Graph showing loss to phishing 2018, 2019 and 2020

Did you know?

Americans lost $3.3 billion to phishing and other fraud in 2020, a 2x increase from 2019.
Source: Federal Trade Commission 2021

Think you can spot a scam?

Take the #BanksNeverAskThat quiz and find out.


Take The Quiz

Frequently Asked Questions

Phishing is a type of online scam where criminals send fraudulent emails, phone calls and texts that appear to come from a legitimate bank. Every year, people lose hundreds, even thousands, of dollars to these scams. The message is designed to trick you into entering confidential information (like account numbers, passwords, PINs or birthdays) into a fake website by clicking on a link or telling it to someone pretending to be from your bank on the phone.

Email or Text:

If you suspect that an email or text you receive is a phishing attempt:

  • Take a deep breath. In most cases, it’s perfectly safe to open a scam email or text. Modern mail apps, like Gmail, detect and block any code or malware from running when you open an email. The key is not to click links or download any attachments. 
  • Do not download any attachments in the message. Attachments may contain malware such as viruses, worms or spyware.
  • Do not click links. Links in phishing messages direct you to fraudulent websites. These websites may look similar to CBB’s website, but it is not real.
  • Do not reply to the sender. Ignore any requests from the sender and do not call any phone numbers provided in the message. 
  • Report it. Help fight scammers by reporting them. Forward suspected phishing emails to the Anti-Phishing Working Group at reportphishing@apwg.org. If you received a phishing text message, forward it to SPAM (7726). Then, report the phishing attack to the FTC at reportfraud.ftc.gov.


If you receive a phone call that seems to be a phishing attempt:

  • Hang up or end the call. Be aware that area codes can be misleading. If your Caller ID displays a local area code, this does not guarantee that the caller is local.
  • Do not respond to the caller’s requests. Financial institutions and legitimate companies will never call you to request your personal information. Never give personal information to the incoming caller.
  • If you feel you’ve been the victim of a scam, and you did provide personal or financial information, contact CBB immediately at 510-433-5400. Be sure to include any relevant details, such as whether the suspicious caller attempted to impersonate a bank employee and whether you provided any personal or financial information to the suspicious caller.

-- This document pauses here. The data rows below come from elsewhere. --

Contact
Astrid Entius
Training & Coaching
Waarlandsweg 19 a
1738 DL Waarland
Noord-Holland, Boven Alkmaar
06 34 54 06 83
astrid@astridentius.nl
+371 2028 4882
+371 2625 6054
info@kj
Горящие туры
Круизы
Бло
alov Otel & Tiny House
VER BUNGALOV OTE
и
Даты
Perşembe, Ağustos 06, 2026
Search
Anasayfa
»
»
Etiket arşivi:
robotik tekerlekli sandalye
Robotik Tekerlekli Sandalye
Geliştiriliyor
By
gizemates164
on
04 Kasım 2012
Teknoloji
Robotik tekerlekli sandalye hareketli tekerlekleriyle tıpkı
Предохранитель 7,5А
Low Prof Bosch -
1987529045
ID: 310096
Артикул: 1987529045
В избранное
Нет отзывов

1. Contact CBB immediately.

  • Speak with Client Services and explain that someone has stolen your identity.
  • Request to close or freeze any accounts that may have been tampered with or fraudulently established.
  • Change your online login credentials, passwords and PINs.

2. Secure your email and other communication accounts

  • Many people reuse passwords and your email or cell phone account may be compromised as well.
  • Immediately change your accounts’ passwords and implement multi-factor authentication (MFA) — a setting that prevents cybercriminals from accessing your accounts, even if they know your password — if you haven’t already done so.

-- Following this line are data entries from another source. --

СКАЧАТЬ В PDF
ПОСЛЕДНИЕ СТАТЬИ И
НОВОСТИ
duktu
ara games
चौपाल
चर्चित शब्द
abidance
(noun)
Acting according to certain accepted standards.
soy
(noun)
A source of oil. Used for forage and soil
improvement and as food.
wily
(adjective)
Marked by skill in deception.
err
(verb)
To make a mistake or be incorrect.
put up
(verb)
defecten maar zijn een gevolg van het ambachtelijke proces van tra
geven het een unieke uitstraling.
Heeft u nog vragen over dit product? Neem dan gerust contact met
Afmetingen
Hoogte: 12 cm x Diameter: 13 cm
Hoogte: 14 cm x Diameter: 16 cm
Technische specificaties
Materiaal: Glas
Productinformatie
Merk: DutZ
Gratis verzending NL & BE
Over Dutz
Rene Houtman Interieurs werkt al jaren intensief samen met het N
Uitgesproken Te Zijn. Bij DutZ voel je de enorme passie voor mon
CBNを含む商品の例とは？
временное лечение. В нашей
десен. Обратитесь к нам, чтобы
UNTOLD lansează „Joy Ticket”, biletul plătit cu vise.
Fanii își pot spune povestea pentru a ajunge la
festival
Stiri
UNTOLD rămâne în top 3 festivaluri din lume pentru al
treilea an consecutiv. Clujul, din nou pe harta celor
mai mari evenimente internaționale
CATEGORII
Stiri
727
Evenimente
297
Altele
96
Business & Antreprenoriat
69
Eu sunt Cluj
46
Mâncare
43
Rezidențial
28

3. Check your credit reports and place a fraud alert on them

  • Get a free copy of your credit report from annualcreditreport.com or call 877-322-8228.
  • Review your credit report to make sure unauthorized accounts have not been opened in your name.
  • Report any fraudulent accounts to the appropriate financial institutions.
  • Place a fraud alert on your credit by contacting one of the three credit bureaus. That company must tell the other two.
  • – Experian: 888-397-3742 or experian.com
  • – TransUnion: 800-680-7289 or transunion.com
  • – Equifax: 888-766-0008 or equifax.com

4. Contact ChexSystems at 888-478-6536 to place a security alert on the compromised checking and savings accounts when a deposit account has been impacted. Or, make your report to ChexSystems online.

5. Contact the Federal Trade Commission to report an ID theft incident: visit identitytheft.gov or call 877-438-4338.

6. File a report with your local law enforcement and get a copy of the report to submit to your creditors and others that may require proof of the crime.